1989: Bob Dylan Didn’t Have This to Sing About

1989: Bob Dylan Didn't Have This to Sing About BY Joshua Clover. University of California Press. Hardcover, 198 pages. $21.

The cover of 1989: Bob Dylan Didn't Have This to Sing About

It comes as a surprise that Joshua Clover, a poet who teaches critical theory at UC Davis, begins his new book about pop music with a sympathetic meditation on political philosopher Francis Fukuyama. In 1989, Fukuyama responded to the death rattles of Soviet Communism with the now-legendary essay “The End of History?” His question mark was disingenuous; Fukuyama was sure of it. Taking an intellectual victory lap on behalf of the emerging world order, he wrote, “We have trouble imagining a world that is radically better than our own, or a future that is not essentially democratic and capitalist.” That sense of history as a movement—the low rumble of what’s to come that had characterized so much of the twentieth century—was gone.

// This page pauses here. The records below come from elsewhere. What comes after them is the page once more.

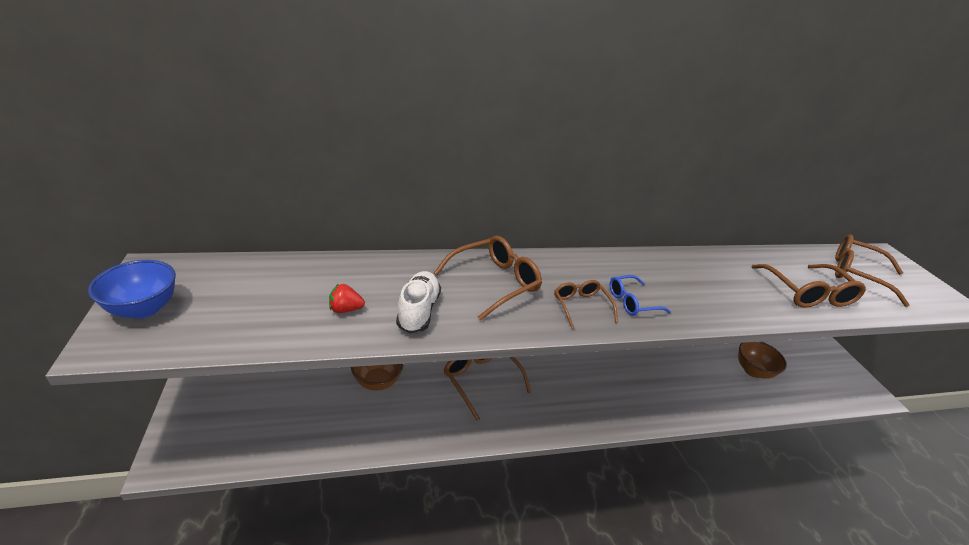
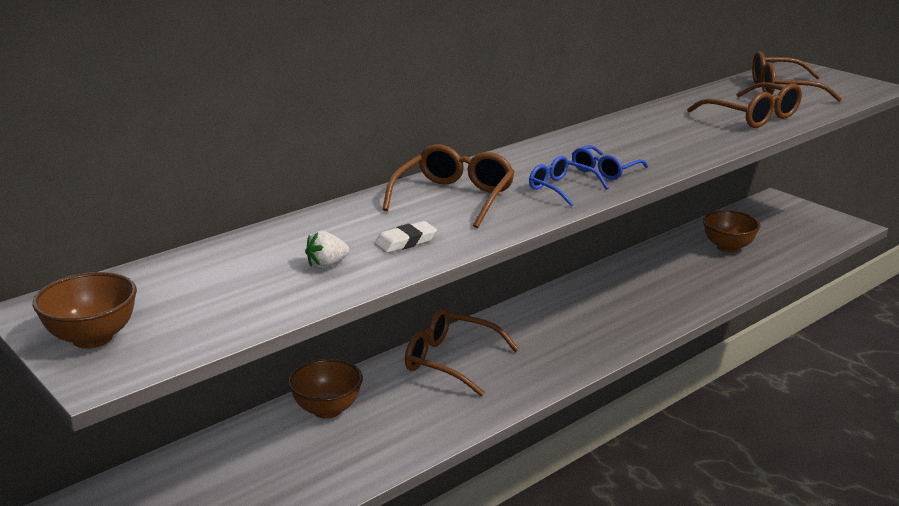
camera: 25 degrees left, 10 degrees down
(144, 309) = (92, 338): blue bowl -> brown bowl
(345, 309) = (327, 265): red strawberry -> white strawberry
(418, 311) = (405, 242): white shoe -> white eraser
(581, 306) = (561, 188): brown glasses -> blue glasses

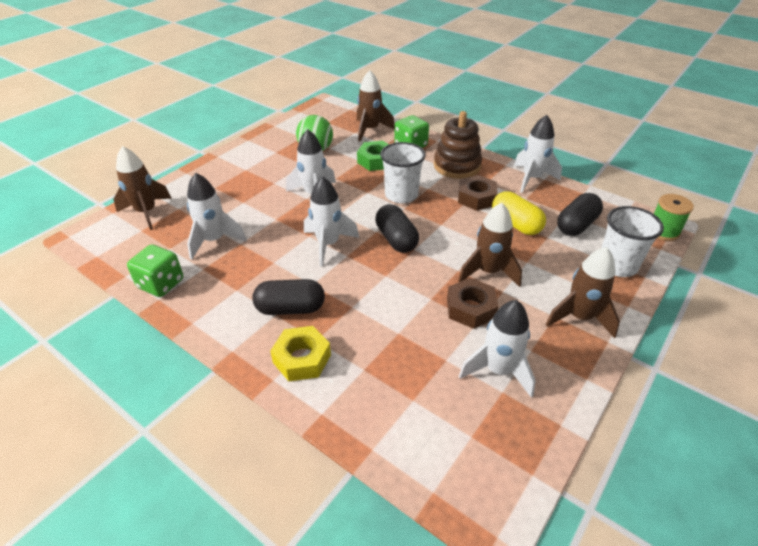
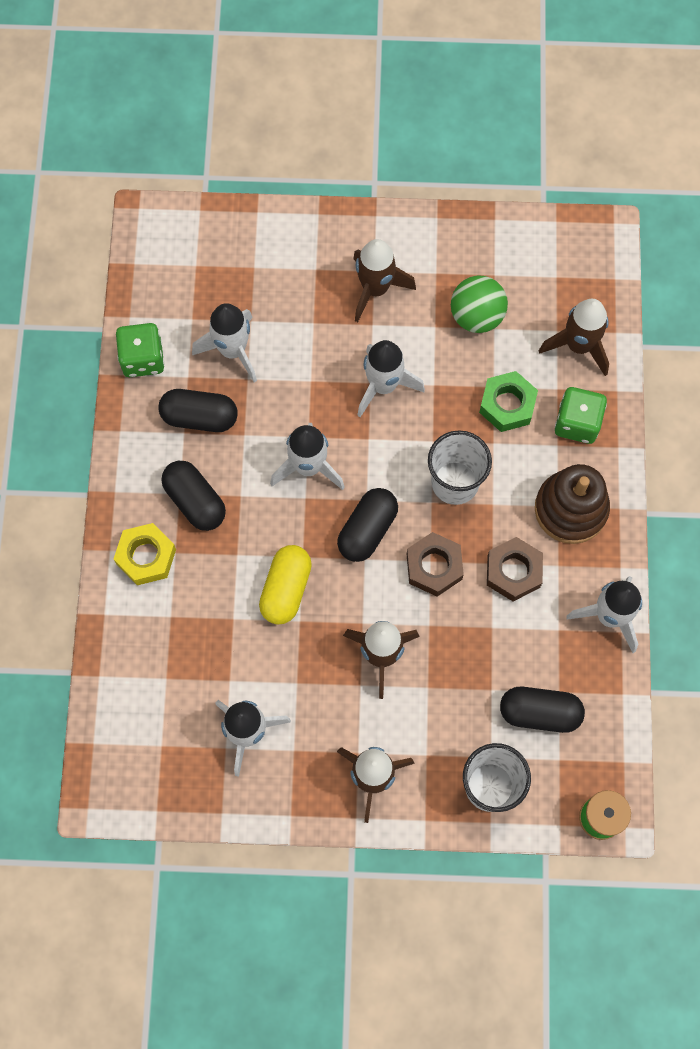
camera: 55 degrees right, 30 degrees up
(146, 212) = (224, 243): brown rocket -> brown rocket (375, 289)
(236, 276) = (199, 417): none -> black capsule
(470, 308) = (312, 667): brown nut -> brown nut (434, 567)
(515, 224) = (491, 643): yellow capsule -> yellow capsule (286, 589)

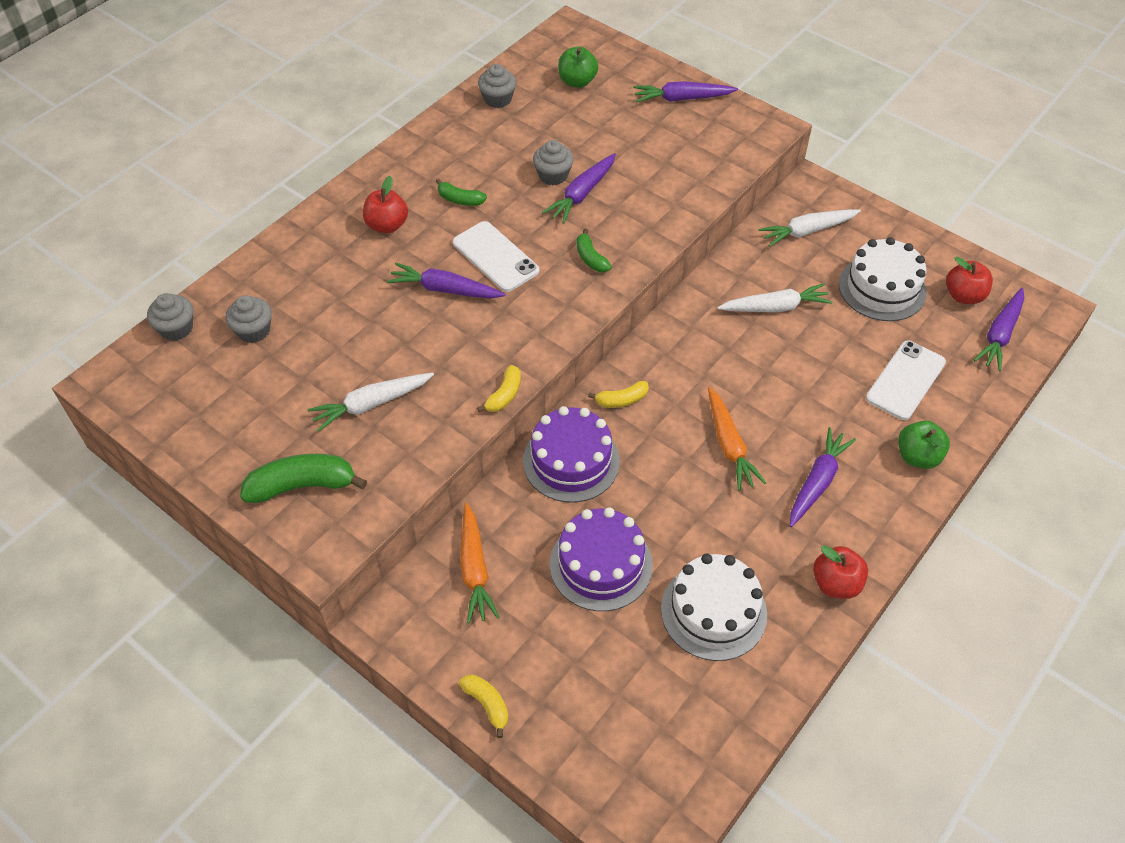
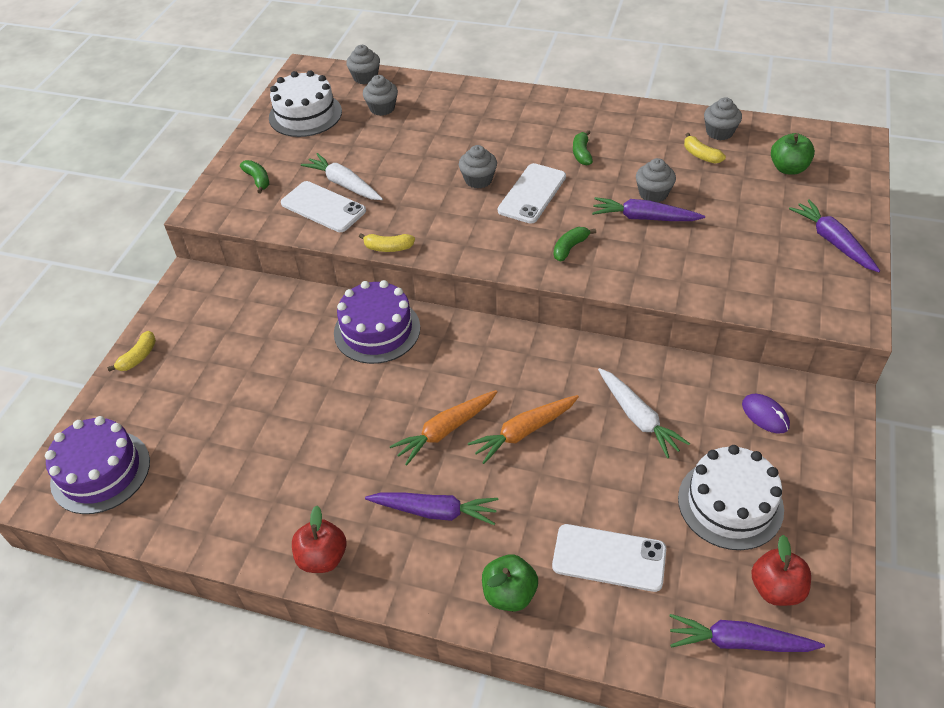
camera: 70 degrees right, 5 degrees down
(302, 486) = (258, 180): green banana -> green banana, size x0.56
(387, 225) = (525, 128): red apple -> none
(399, 434) = (323, 207): none -> white phone
(445, 289) = (478, 180): purple carrot -> grey cupcake
(475, 569) = (251, 310): orange carrot -> orange carrot (524, 432)
(601, 564) = (282, 381): purple cake -> purple cake (100, 471)
(621, 400) = (457, 341): yellow banana -> yellow banana (701, 155)
(713, 611) = (261, 471): white cake -> white cake (305, 114)
(807, 231) = (765, 415): white carrot -> purple mouse

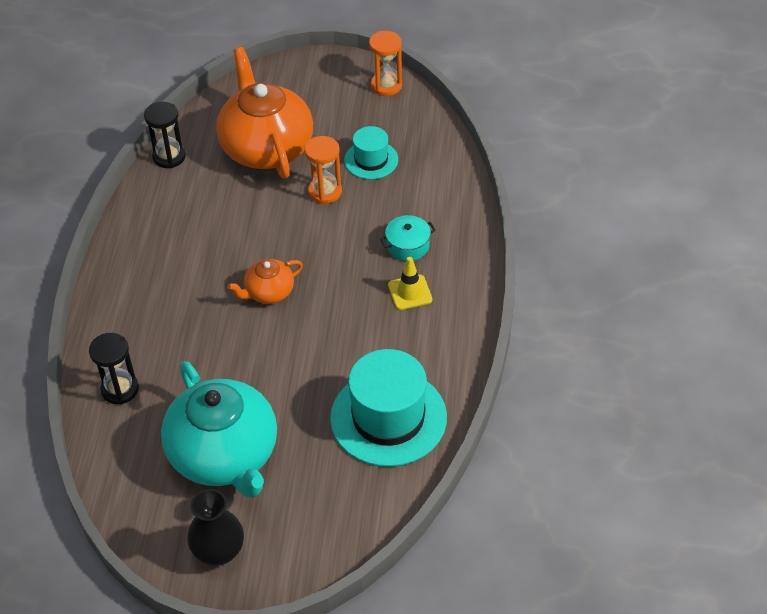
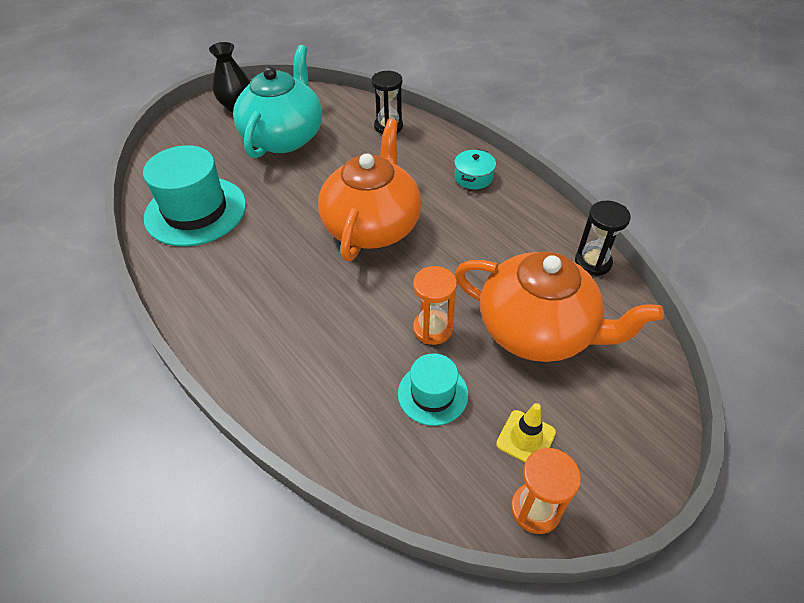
camera: 135 degrees right, 0 degrees up
(225, 455) = (284, 137): turquoise teapot -> turquoise teapot turned 90 degrees clockwise
(268, 292) = (372, 226): orange teapot -> orange teapot, size x2.09
(408, 246) = (303, 334): turquoise pot -> turquoise pot (473, 177)
(410, 292) = (261, 298): yellow traffic cone -> yellow traffic cone (526, 438)

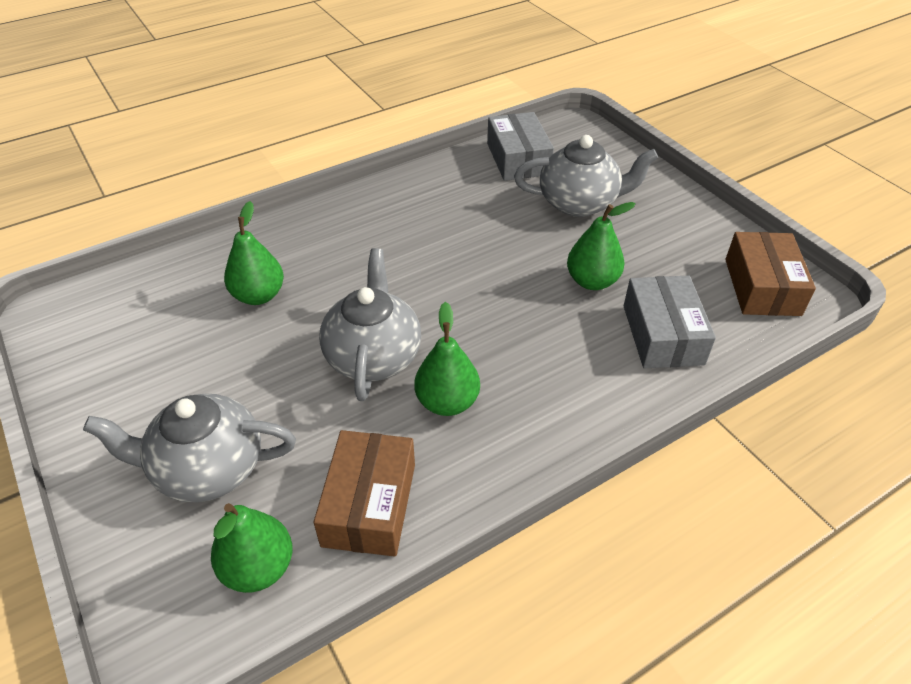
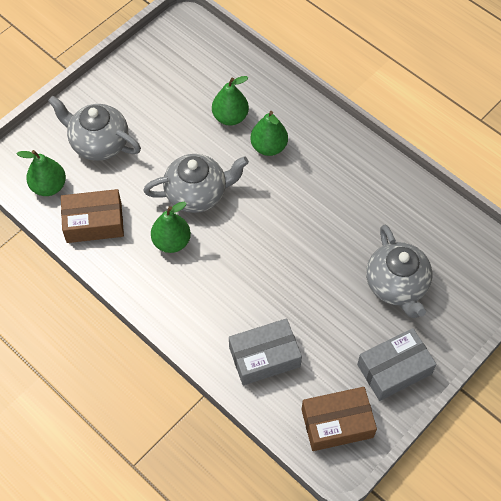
camera: 75 degrees right, 15 degrees up
(207, 469) = (99, 143): grey teapot -> grey teapot turned 45 degrees counterclockwise
(518, 159) = (440, 231): grey box -> grey box (394, 369)
(592, 281) = (305, 306): green pear -> green pear (268, 147)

Clover’s 1989: Bob Dylan Didn’t Have This to Sing About is an effort to see that idea mirrored in pop music—“history is now itself pop, and pop, history.” The subtitle is taken from the first verse of Jesus Jones’s “Right Here, Right Now,” which hit number 2 on the Billboard Hot 100 in 1991. While the song was no kind of spectacular musical event, its lyrics parrot Fukuyama with such eerie concision that you half-expect to hear it sound-tracking the End of History? audiobook: “I was alive and I waited for this . . . watching the world wake up from history.”

From there Clover fans out, looking for traces of the Washington consensus across the pop-musical landscape. He begins with late-’80s hip-hop, when the sonic violence and black radicalism of Public Enemy and the Bomb Squad gave way to the “easy-going menace” of Dr. Dre’s West Coast G-funk. He dips into UK rave culture, which spun hazy utopian dreams of “a unity outside history” out of Ecstasy and blissed-out dance music. And then comes a chapter on grunge (meaning, as always, Nirvana), a genre that turned punk rock’s political rage into self-loathing. This, Clover writes, “is the music of neutralization . . . a depoliticizing force.”

Up close, Clover’s analysis is interesting and occasionally brilliant. In one of the book’s shortest chapters, Clover imagines the electronic despair of Nine Inch Nails as the missing link between rave and grunge—a surprising and hilarious insight. On reflection, however, the book loses much of its charm. Again and again, Clover talks up the sweeping changes that took place in pop music at the end of the ’80s, but he never defines them with a coherence that would justify the word sweeping. Instead of crafting an argument, Clover is feeding a hunch. He writes that the “period around 1989 saw the greatest run of pop hits since 1962.” That’s a reasonable, if debatable, point, but Clover never follows through. His next line is: “There can be no evidence for this claim.”

Pop criticism has chased after moments of rupture and transformation, new sounds to alter social consciousness—songs to change your life. Clover’s book may be rich with historical and musical insight, but the origin myth the author is trying to build—that “pop had been biding its time until 1989 came along to make sense of its sensibility”—rings hollow. It’s the smaller discoveries along the way that make 1989 worth your time.